Présentation du livre

Guerre dans les invariants
Perspectivisme et Anthropologie psychanalytique

Présentation de
Jean Nadal et Marie-Laure Dimon
Co-président et vice-présidente du CIPA

Autour de l’ouvrage du CIPA

En présentiel ou en visoconférence

DEUX DATES :

 

Samedi 14 mars 2026
de 14h30 à 17h00

En présentiel

L’Harmattan
21 Bis rue des écoles – Paris 5e

 

 

Lundi 23 mars 2026
de 10h00 à 12h00

En visoconférence
avec l’AFA

Lien Zoom
ID de réunion : 826 6451 3793  – Code secret : 565214

 

Dirigé par : Jean Nadal et Marie-Laure Dimon

Avec : Jean-Michel Porret, Joseph-François Kremer, Albert Le Dorze, Serge Raymond, Gérard Delacour, Emilie Garcia Ballester, Elsa Chamboredon, Christine Gioja Brunerie

 

Freud considérait « la psychanalyse comme une anthropologie », révélant toute la complexité de l’être humain. Longtemps centrée sur la thérapeutique de la névrose, elle s’ouvre à d’autres dimensions : le social, le politique, la création… Les postfreudiens ont ainsi mis en lumière l’importance du sensible et des émotions dans l’identité.

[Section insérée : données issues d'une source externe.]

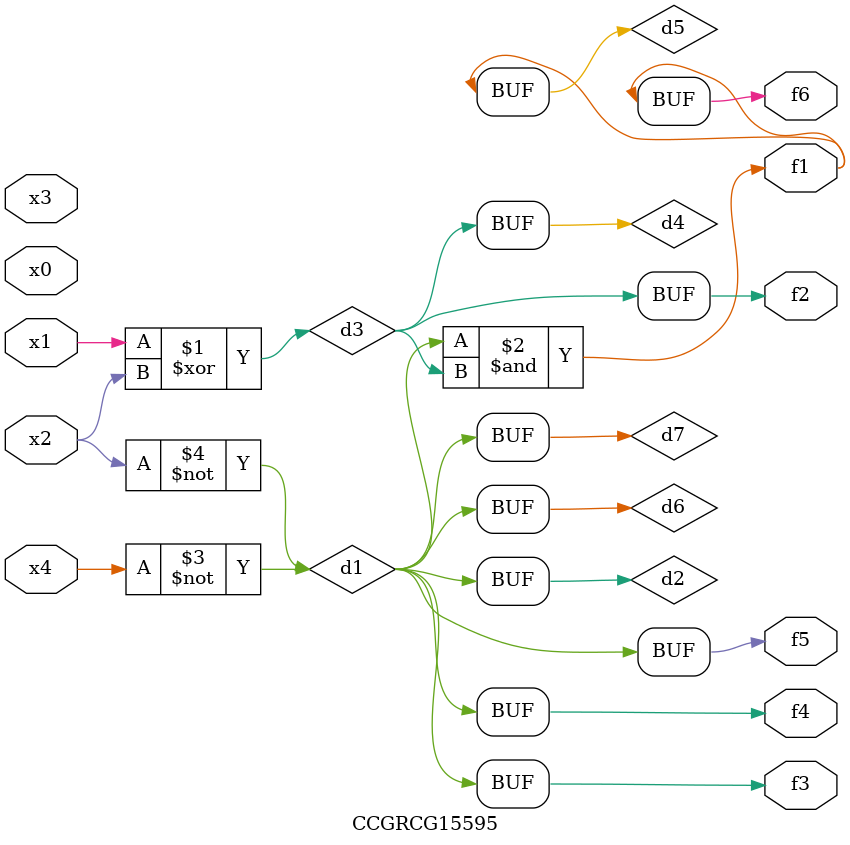
<source format=v>
module CCGRCG15595(
	input x0, x1, x2, x3, x4,
	output f1, f2, f3, f4, f5, f6
);

	wire d1, d2, d3, d4, d5, d6, d7;

	not (d1, x4);
	not (d2, x2);
	xor (d3, x1, x2);
	buf (d4, d3);
	and (d5, d1, d3);
	buf (d6, d1, d2);
	buf (d7, d2);
	assign f1 = d5;
	assign f2 = d4;
	assign f3 = d7;
	assign f4 = d7;
	assign f5 = d7;
	assign f6 = d5;
endmodule

</source>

Cet ouvrage revisite la construction du Sujet à travers les dynamiques de Fondation et de Refondation d’une anthropologie psychanalytique, reliant singularité et collectif. Grâce à une approche audacieuse du perspectivisme, les auteurs nous invitent à repenser les relations interculturelles, à interroger les tensions et les ruptures dans les invariants et à découvrir de nouveaux prismes d’analyse. Voyage fascinant qui bouscule nos certitudes et redéfinit notre perception du réel !

 

Depuis sa création, le CIPA interroge la psychanalyse comme une anthropologie. Dans la lignée de Freud, il s’agit pour nous de saisir la complexité du sujet, pris entre histoire individuelle, histoire collective et mutations du monde contemporain.

Nous vous présentons donc cet ouvrage collectif récemment édité qui s’inscrit pleinement dans cette démarche. Les auteurs y interrogent l’ancrage corporel du sensible et les relations subjectives entre le sujet et la société, en questionnant les tensions et les ruptures dans ce que nous tenions pour des invariants, afin de montrer comment ceux-ci se transforment au contact de l’expérience vécue.